## WORK REQUIRED
Reproduce every line of the material below word for word, in the same order.

## PROVIDED DATA
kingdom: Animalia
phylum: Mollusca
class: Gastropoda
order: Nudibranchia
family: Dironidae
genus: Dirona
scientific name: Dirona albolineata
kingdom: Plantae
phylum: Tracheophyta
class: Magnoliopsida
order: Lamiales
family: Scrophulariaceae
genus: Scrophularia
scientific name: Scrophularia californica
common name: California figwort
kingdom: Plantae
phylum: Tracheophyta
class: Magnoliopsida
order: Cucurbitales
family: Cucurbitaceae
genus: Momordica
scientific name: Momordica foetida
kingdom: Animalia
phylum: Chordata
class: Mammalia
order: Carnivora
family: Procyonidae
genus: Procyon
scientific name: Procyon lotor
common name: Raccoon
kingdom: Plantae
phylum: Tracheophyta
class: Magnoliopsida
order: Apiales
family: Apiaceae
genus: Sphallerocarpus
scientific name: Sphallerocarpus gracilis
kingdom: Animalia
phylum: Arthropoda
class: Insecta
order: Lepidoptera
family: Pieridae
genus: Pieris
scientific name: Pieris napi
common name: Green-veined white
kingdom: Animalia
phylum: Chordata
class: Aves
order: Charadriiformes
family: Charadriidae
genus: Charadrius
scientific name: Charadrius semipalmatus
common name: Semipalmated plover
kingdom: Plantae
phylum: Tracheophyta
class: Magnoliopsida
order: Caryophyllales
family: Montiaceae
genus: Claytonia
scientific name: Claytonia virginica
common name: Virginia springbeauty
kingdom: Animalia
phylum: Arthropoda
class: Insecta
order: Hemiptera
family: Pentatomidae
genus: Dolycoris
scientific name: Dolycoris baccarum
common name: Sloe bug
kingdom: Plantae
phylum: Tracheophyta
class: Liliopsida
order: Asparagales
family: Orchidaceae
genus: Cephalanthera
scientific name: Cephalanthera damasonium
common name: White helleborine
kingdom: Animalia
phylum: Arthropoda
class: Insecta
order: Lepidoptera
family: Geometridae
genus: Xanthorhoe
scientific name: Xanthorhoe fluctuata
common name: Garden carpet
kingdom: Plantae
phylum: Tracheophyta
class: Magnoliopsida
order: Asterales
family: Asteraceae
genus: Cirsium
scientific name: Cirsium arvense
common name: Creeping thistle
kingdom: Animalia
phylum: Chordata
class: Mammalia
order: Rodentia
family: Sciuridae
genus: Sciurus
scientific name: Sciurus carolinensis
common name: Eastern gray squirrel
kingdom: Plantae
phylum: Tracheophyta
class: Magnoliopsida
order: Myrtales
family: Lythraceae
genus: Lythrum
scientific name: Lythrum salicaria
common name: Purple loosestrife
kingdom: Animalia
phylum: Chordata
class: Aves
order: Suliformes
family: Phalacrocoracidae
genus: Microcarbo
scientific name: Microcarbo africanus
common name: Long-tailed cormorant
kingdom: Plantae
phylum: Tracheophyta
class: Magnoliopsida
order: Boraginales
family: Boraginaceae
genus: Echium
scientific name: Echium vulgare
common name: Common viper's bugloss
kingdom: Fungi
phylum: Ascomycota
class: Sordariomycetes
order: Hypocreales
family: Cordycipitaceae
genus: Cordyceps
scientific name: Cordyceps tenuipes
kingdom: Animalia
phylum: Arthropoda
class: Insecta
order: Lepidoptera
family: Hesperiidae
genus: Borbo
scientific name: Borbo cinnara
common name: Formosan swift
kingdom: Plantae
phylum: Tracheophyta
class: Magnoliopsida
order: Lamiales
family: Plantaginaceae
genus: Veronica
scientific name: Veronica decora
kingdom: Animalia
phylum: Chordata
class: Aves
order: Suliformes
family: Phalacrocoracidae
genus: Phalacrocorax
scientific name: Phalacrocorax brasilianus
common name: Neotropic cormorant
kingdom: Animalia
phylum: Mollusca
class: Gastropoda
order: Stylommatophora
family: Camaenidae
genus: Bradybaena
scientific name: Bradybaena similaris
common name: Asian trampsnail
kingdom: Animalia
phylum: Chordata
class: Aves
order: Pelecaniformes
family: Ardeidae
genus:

## RESULT
kingdom: Animalia
phylum: Mollusca
class: Gastropoda
order: Nudibranchia
family: Dironidae
genus: Dirona
scientific name: Dirona albolineata
kingdom: Plantae
phylum: Tracheophyta
class: Magnoliopsida
order: Lamiales
family: Scrophulariaceae
genus: Scrophularia
scientific name: Scrophularia californica
common name: California figwort
kingdom: Plantae
phylum: Tracheophyta
class: Magnoliopsida
order: Cucurbitales
family: Cucurbitaceae
genus: Momordica
scientific name: Momordica foetida
kingdom: Animalia
phylum: Chordata
class: Mammalia
order: Carnivora
family: Procyonidae
genus: Procyon
scientific name: Procyon lotor
common name: Raccoon
kingdom: Plantae
phylum: Tracheophyta
class: Magnoliopsida
order: Apiales
family: Apiaceae
genus: Sphallerocarpus
scientific name: Sphallerocarpus gracilis
kingdom: Animalia
phylum: Arthropoda
class: Insecta
order: Lepidoptera
family: Pieridae
genus: Pieris
scientific name: Pieris napi
common name: Green-veined white
kingdom: Animalia
phylum: Chordata
class: Aves
order: Charadriiformes
family: Charadriidae
genus: Charadrius
scientific name: Charadrius semipalmatus
common name: Semipalmated plover
kingdom: Plantae
phylum: Tracheophyta
class: Magnoliopsida
order: Caryophyllales
family: Montiaceae
genus: Claytonia
scientific name: Claytonia virginica
common name: Virginia springbeauty
kingdom: Animalia
phylum: Arthropoda
class: Insecta
order: Hemiptera
family: Pentatomidae
genus: Dolycoris
scientific name: Dolycoris baccarum
common name: Sloe bug
kingdom: Plantae
phylum: Tracheophyta
class: Liliopsida
order: Asparagales
family: Orchidaceae
genus: Cephalanthera
scientific name: Cephalanthera damasonium
common name: White helleborine
kingdom: Animalia
phylum: Arthropoda
class: Insecta
order: Lepidoptera
family: Geometridae
genus: Xanthorhoe
scientific name: Xanthorhoe fluctuata
common name: Garden carpet
kingdom: Plantae
phylum: Tracheophyta
class: Magnoliopsida
order: Asterales
family: Asteraceae
genus: Cirsium
scientific name: Cirsium arvense
common name: Creeping thistle
kingdom: Animalia
phylum: Chordata
class: Mammalia
order: Rodentia
family: Sciuridae
genus: Sciurus
scientific name: Sciurus carolinensis
common name: Eastern gray squirrel
kingdom: Plantae
phylum: Tracheophyta
class: Magnoliopsida
order: Myrtales
family: Lythraceae
genus: Lythrum
scientific name: Lythrum salicaria
common name: Purple loosestrife
kingdom: Animalia
phylum: Chordata
class: Aves
order: Suliformes
family: Phalacrocoracidae
genus: Microcarbo
scientific name: Microcarbo africanus
common name: Long-tailed cormorant
kingdom: Plantae
phylum: Tracheophyta
class: Magnoliopsida
order: Boraginales
family: Boraginaceae
genus: Echium
scientific name: Echium vulgare
common name: Common viper's bugloss
kingdom: Fungi
phylum: Ascomycota
class: Sordariomycetes
order: Hypocreales
family: Cordycipitaceae
genus: Cordyceps
scientific name: Cordyceps tenuipes
kingdom: Animalia
phylum: Arthropoda
class: Insecta
order: Lepidoptera
family: Hesperiidae
genus: Borbo
scientific name: Borbo cinnara
common name: Formosan swift
kingdom: Plantae
phylum: Tracheophyta
class: Magnoliopsida
order: Lamiales
family: Plantaginaceae
genus: Veronica
scientific name: Veronica decora
kingdom: Animalia
phylum: Chordata
class: Aves
order: Suliformes
family: Phalacrocoracidae
genus: Phalacrocorax
scientific name: Phalacrocorax brasilianus
common name: Neotropic cormorant
kingdom: Animalia
phylum: Mollusca
class: Gastropoda
order: Stylommatophora
family: Camaenidae
genus: Bradybaena
scientific name: Bradybaena similaris
common name: Asian trampsnail
kingdom: Animalia
phylum: Chordata
class: Aves
order: Pelecaniformes
family: Ardeidae
genus:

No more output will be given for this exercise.